▶ [Instructions]
**1)** From the excerpt below on the complaints about Wilkens's claimed Native ancestry, output everything from "Several years ago, David" down to "truth for you.", word for word.
**2)** In the excerpt below on the complaints about Wilkens's claimed Native ancestry, what publication is David Cornsilk the managing editor of?

▶ [Passage for review]

──────────

Second,  Lianna Costantino, co-founder and director of TAAF, told reporters Alex Turner-Cohen and Isabel Vincent at Page Six that “There were multiple complaints about this person. Lots of people had suspected for some time.”

“Multiple complaints.”

In addition, Cohen and Vincent reported that:

Several years ago, David Cornsilk, a professional genealogist and managing editor of the Cherokee Observer, commented on a Facebook post Wilkens made about her alleged Cherokee and Choctaw ancestry.

“Since you are making money marketing your writing as a Native American it seems you would want to find out for sure,” Cornsilk wrote.

“I would like to invite you to join our free research group and our team of genealogists and historians will find out the truth for you.

“You owe honesty and transparency to your readers, I hope you will take the high road in this matter.”

If Cornsilk commented several years ago, and TAAF received “multiple complaints,” this report and its findings may not have come out of nowhere.

──────────

▶ [Given information]
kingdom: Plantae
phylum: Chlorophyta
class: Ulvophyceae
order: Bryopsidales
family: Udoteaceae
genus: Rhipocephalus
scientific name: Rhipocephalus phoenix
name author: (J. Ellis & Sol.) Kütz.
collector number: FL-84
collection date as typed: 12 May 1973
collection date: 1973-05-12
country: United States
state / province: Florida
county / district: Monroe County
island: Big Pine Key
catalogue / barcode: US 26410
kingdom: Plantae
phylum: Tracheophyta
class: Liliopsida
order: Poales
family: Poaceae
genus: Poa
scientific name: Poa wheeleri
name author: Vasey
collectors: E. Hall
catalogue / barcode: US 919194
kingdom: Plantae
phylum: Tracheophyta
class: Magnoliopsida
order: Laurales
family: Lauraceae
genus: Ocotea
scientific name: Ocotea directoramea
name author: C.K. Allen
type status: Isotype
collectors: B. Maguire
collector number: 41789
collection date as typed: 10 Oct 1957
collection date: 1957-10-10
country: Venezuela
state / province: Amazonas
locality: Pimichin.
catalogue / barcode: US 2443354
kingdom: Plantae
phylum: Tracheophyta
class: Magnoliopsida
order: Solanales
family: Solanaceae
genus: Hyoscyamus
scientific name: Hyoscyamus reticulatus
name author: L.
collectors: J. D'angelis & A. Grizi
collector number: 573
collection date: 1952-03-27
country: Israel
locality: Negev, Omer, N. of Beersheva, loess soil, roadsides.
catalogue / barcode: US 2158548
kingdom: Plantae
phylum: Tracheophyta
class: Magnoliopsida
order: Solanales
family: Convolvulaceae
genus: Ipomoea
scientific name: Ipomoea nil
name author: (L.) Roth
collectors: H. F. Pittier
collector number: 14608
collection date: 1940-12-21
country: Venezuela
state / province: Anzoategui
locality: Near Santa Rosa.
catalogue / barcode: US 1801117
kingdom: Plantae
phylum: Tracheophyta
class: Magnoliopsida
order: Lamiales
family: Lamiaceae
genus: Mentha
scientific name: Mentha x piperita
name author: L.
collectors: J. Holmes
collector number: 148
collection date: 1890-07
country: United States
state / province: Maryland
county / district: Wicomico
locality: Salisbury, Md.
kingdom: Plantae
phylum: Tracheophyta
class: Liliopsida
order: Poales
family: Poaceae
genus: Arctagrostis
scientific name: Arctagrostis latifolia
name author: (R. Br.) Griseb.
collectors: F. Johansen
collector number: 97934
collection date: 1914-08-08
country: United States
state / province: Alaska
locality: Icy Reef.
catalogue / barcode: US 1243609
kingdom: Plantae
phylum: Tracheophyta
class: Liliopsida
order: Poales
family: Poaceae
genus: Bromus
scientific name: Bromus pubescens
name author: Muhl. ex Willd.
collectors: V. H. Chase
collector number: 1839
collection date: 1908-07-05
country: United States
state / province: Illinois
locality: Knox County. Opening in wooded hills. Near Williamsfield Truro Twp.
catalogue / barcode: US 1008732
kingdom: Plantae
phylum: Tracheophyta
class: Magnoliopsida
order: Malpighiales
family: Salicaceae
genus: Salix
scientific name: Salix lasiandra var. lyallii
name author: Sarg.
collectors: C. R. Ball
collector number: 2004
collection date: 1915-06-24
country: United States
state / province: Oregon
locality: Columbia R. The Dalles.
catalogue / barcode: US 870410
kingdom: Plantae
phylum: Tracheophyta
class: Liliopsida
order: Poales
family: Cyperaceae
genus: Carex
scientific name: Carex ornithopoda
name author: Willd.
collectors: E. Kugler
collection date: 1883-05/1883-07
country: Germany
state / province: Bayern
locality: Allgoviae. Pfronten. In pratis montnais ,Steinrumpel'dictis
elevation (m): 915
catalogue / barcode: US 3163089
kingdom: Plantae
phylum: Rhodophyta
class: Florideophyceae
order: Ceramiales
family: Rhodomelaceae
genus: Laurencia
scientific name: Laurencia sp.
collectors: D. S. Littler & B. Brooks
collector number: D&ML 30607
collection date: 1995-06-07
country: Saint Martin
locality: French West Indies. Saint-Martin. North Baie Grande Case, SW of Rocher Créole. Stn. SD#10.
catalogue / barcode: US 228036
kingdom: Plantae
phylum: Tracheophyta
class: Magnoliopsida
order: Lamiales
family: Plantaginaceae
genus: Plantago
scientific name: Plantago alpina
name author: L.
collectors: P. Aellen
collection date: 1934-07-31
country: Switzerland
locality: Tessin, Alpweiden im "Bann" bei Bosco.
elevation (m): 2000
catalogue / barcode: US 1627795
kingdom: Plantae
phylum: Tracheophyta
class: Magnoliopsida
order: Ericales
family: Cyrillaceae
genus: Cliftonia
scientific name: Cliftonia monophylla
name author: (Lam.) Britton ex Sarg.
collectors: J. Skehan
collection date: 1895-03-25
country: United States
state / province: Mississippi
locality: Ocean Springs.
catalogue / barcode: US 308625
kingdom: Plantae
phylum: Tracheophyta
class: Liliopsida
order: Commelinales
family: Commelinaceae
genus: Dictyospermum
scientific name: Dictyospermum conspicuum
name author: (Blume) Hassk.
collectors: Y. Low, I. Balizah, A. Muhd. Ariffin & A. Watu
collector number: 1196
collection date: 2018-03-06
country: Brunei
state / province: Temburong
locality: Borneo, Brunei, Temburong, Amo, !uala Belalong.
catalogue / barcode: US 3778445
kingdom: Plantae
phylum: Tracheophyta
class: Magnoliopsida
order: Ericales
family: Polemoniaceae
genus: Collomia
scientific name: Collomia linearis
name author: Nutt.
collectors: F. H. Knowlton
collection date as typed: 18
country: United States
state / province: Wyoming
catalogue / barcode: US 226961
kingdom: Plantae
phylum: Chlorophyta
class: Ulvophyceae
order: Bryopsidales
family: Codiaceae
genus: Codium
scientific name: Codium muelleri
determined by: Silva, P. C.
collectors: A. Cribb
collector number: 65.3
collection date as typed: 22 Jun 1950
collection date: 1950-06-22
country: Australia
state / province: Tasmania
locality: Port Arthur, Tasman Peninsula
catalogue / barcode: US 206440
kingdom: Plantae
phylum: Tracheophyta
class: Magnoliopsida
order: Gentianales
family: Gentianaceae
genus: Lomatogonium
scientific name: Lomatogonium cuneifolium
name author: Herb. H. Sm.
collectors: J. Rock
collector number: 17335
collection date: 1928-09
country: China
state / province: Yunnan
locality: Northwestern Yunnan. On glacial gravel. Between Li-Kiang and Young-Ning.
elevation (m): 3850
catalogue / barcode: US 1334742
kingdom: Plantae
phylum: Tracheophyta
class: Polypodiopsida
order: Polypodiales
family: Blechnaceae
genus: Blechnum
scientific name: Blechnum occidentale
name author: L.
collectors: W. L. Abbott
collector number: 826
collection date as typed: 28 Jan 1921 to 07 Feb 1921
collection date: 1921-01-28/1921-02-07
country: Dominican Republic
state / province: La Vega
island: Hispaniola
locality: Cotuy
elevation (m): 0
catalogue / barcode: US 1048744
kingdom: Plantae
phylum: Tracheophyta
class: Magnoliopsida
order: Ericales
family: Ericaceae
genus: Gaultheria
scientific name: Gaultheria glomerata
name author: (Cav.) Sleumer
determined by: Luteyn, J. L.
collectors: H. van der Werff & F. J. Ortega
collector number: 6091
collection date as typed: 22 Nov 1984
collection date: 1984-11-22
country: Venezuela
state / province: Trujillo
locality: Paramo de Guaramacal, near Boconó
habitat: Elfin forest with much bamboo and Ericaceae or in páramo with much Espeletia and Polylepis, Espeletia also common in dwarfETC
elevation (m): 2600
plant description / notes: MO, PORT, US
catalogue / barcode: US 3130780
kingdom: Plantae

──────────

▶ [Set of answers]
**1)**
Several years ago, David Cornsilk, a professional genealogist and managing editor of the Cherokee Observer, commented on a Facebook post Wilkens made about her alleged Cherokee and Choctaw ancestry.

“Since you are making money marketing your writing as a Native American it seems you would want to find out for sure,” Cornsilk wrote.

“I would like to invite you to join our free research group and our team of genealogists and historians will find out the truth for you.

**2)** The Cherokee Observer.